Whenever I have a stack of DVDs to choose from the first (of course) I'll always go for is the foodie-themed choice so it's no surprise I moved the 2007 film NO RESERVATIONS to the top of the heap to start the year. This one certainly appeals to foodies so if you are reading this: surprise. You qualify.
Set in the fictitious upper west side restaurant 22 Bleeker Street, the central character is food-obsessed chef Kate (Catherine Zeta-Jones), a precise,demanding perfectionist. When forced to take some time off to tend to her newly orphaned niece in steps the freewheeling, looser-styled new chef (Aaron Eckhart), with a penchant for all things Italian including the opera music he now blares in her serious, disciplined kitchen. The staff loves it. Of course it's all set against the tear-jerker story of the poor orphan girl but it really does give one the sense of the rigors of the demanding restaurant business.
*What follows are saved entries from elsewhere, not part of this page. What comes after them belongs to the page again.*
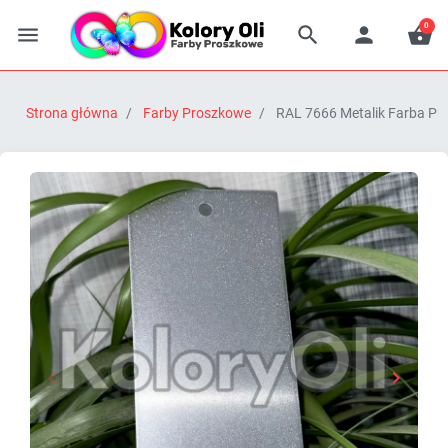
0




Strona główna
Farby Proszkowe
RAL 7666 Metalik Farba Pr


Poprzedni
Następn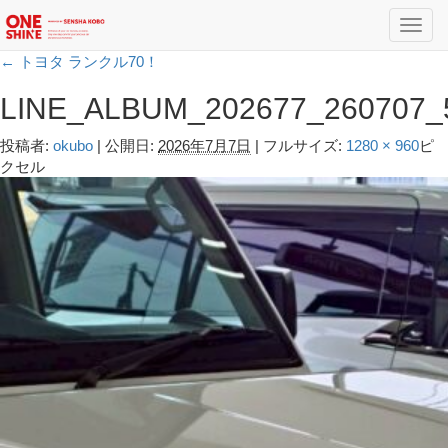
Toggl
navig
←
トヨタ ランクル70！
LINE_ALBUM_202677_260707_
投稿者:
okubo
|
公開日:
2026年7月7日
|
フルサイズ:
1280 × 960
ピ
クセル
I really liked the way it covered the staff dinner, a ritual that many people don't even realize exists. Taking place in the late afternoon in most upscale restaurants, it's a chance to discuss and present new menu items, suggested wines and catch up on restaurant biz gossip before the dinner service begins. It also gives one an appreciation of all the problems involved with running a great restaurant: sourcing the best ingredients, dealing with ridiculous customers (Kate is quick tempered and handily confronts people in the way most real chefs only dream of) and never losing sight of the bottom line.
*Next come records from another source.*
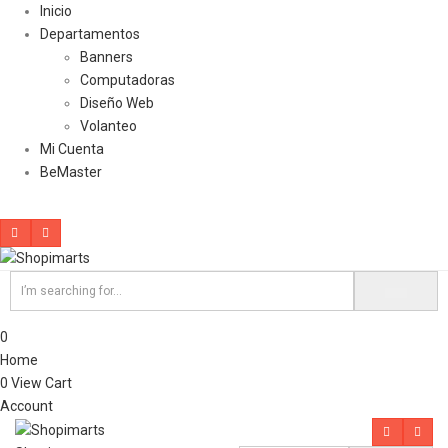
Inicio
Departamentos
Banners
Computadoras
Diseño Web
Volanteo
Mi Cuenta
BeMaster
0
Home
0
View Cart
Account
Kitchens are run by people. People with emotions. I have always said that I applaud the gutsyness of an open kitchen not so much for the exposure of technique, food handling, etc., but for daring to showcase the drama and emotional outbursts that occasionally erupt no matter how professional the kitchen.
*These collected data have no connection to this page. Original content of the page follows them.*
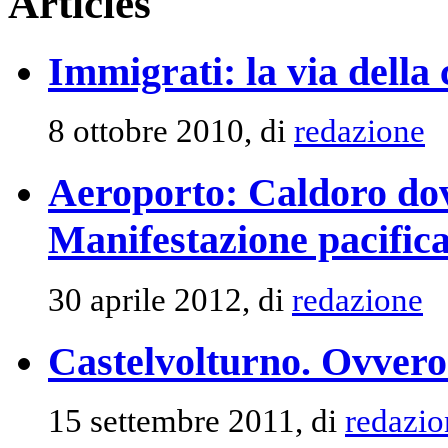
Articles
Immigrati: la via della
8 ottobre 2010, di
redazione
Aeroporto: Caldoro dov
Manifestazione pacifica
30 aprile 2012, di
redazione
Castelvolturno. Ovvero
15 settembre 2011, di
redazio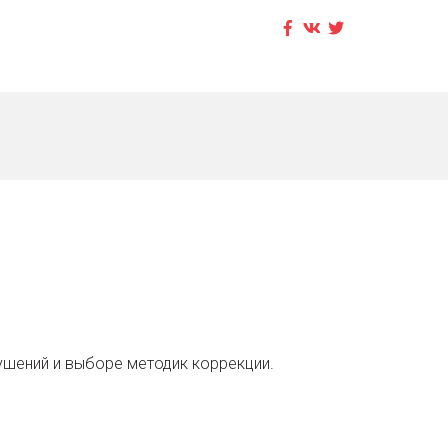
ушений и выборе методик коррекции.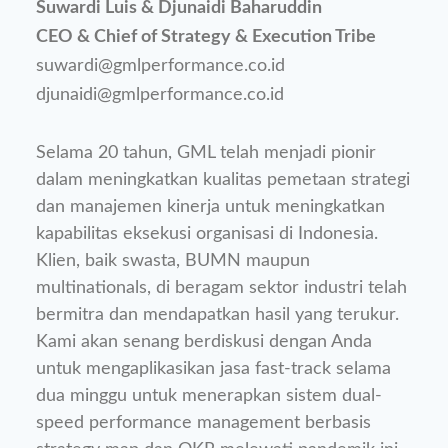
Suwardi Luis & Djunaidi Baharuddin
CEO & Chief of Strategy & Execution Tribe
suwardi@gmlperformance.co.id
djunaidi@gmlperformance.co.id
Selama 20 tahun, GML telah menjadi pionir
dalam meningkatkan kualitas pemetaan strategi
dan manajemen kinerja untuk meningkatkan
kapabilitas eksekusi organisasi di Indonesia.
Klien, baik swasta, BUMN maupun
multinationals, di beragam sektor industri telah
bermitra dan mendapatkan hasil yang terukur.
Kami akan senang berdiskusi dengan Anda
untuk mengaplikasikan jasa fast-track selama
dua minggu untuk menerapkan sistem dual-
speed performance management berbasis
And speaking of that, my favorite star of this movie was the kitchen! It was sparkling clean, well-appointed, organized and perfectly choreographed. Never has calling an order up seemed more like a beautiful ballet if not a total fantasy. Unless you're a foodie, or a hopeless romantic, however, this film will probably not satisfy. The rapturous sniffing of white truffle would just be lost on you.